> _Job item 1_:
Answer these questions about the Nachos thread interface excerpt:
(a) What does the Thread constructor allocate?
(b) What two things does the Fork method give the thread?
(c) What does Fork allocate first?

> _Page excerpt_:
We first must postulate a thread creation and manipulation
interface. Will use the one in Nachos:
class Thread {
public:
Thread(char* debugName);
~Thread();
void Fork(void (*func)(int), int arg);
void Yield();
void Finish();
}
The Thread constructor creates a new thread.
It allocates a data structure with space for the TCB.
To actually
start the thread running, must tell it what function to start
running when it runs. The Fork method gives it the function
and a parameter to the function.
What does Fork do? It first allocates a stack for the
thread. It then sets up the TCB so that when the thread starts
running, it will invoke the function and pass it the correct
parameter. It then puts the thread on a run queue someplace.
Fork then returns, and the thread that called Fork
continues.

> _Data listing_:
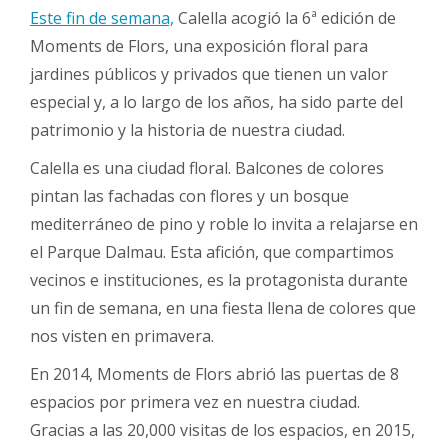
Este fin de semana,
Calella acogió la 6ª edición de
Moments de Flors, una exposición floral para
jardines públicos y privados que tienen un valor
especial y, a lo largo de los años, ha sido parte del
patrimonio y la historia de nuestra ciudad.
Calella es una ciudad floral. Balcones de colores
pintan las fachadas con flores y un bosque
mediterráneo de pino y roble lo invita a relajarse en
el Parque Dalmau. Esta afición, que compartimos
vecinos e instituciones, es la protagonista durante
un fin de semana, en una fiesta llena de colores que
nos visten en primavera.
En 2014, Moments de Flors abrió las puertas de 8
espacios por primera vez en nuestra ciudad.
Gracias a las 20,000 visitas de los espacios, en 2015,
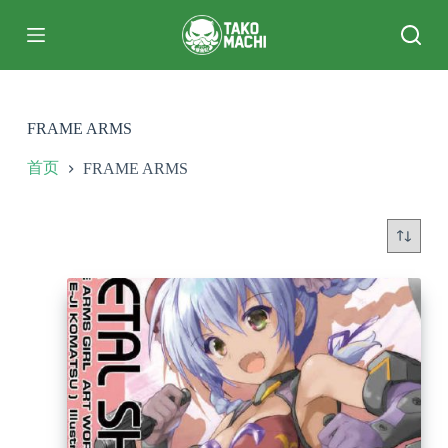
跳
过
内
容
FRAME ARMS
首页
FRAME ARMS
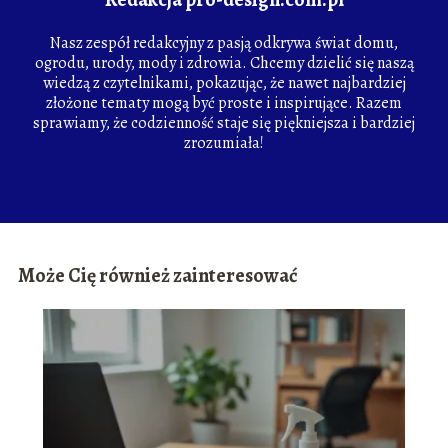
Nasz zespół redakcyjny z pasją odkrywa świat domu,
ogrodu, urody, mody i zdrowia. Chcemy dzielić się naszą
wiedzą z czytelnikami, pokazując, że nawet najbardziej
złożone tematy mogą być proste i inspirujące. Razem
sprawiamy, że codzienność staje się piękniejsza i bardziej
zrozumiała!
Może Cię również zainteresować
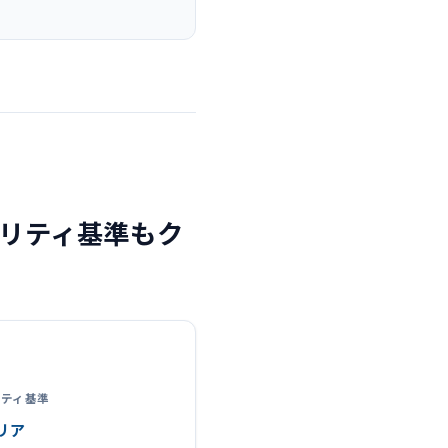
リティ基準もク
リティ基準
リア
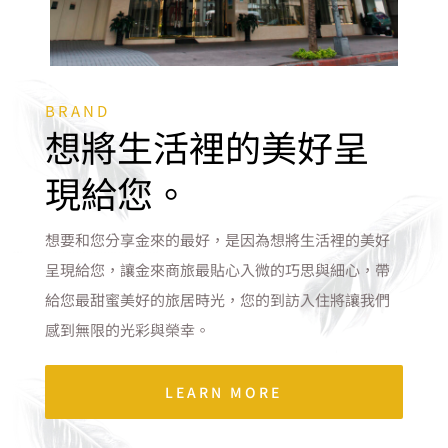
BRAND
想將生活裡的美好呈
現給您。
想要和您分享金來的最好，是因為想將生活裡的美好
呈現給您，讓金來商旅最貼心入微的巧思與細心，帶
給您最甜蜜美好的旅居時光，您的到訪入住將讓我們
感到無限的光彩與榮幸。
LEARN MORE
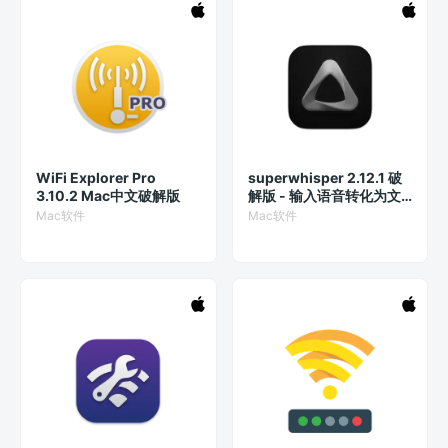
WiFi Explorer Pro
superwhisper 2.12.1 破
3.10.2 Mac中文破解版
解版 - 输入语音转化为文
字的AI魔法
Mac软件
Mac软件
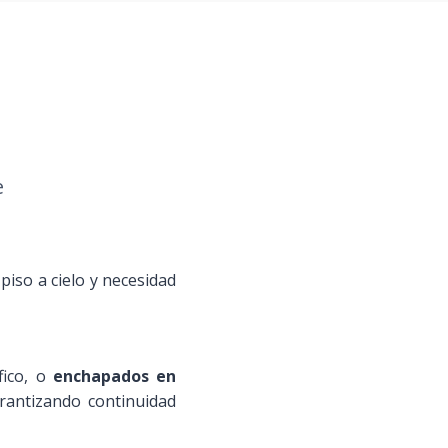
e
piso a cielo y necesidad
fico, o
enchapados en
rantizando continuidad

> _Job item 2_: Gather every line of the records that holds the word "ciudad".

> _Written reply 1_:
(a) A data structure with space for the TCB.
(b) The function to start running and a parameter to that function.
(c) A stack for the thread.

> _Written reply 2_:
patrimonio y la historia de nuestra ciudad.
Calella es una ciudad floral. Balcones de colores
espacios por primera vez en nuestra ciudad.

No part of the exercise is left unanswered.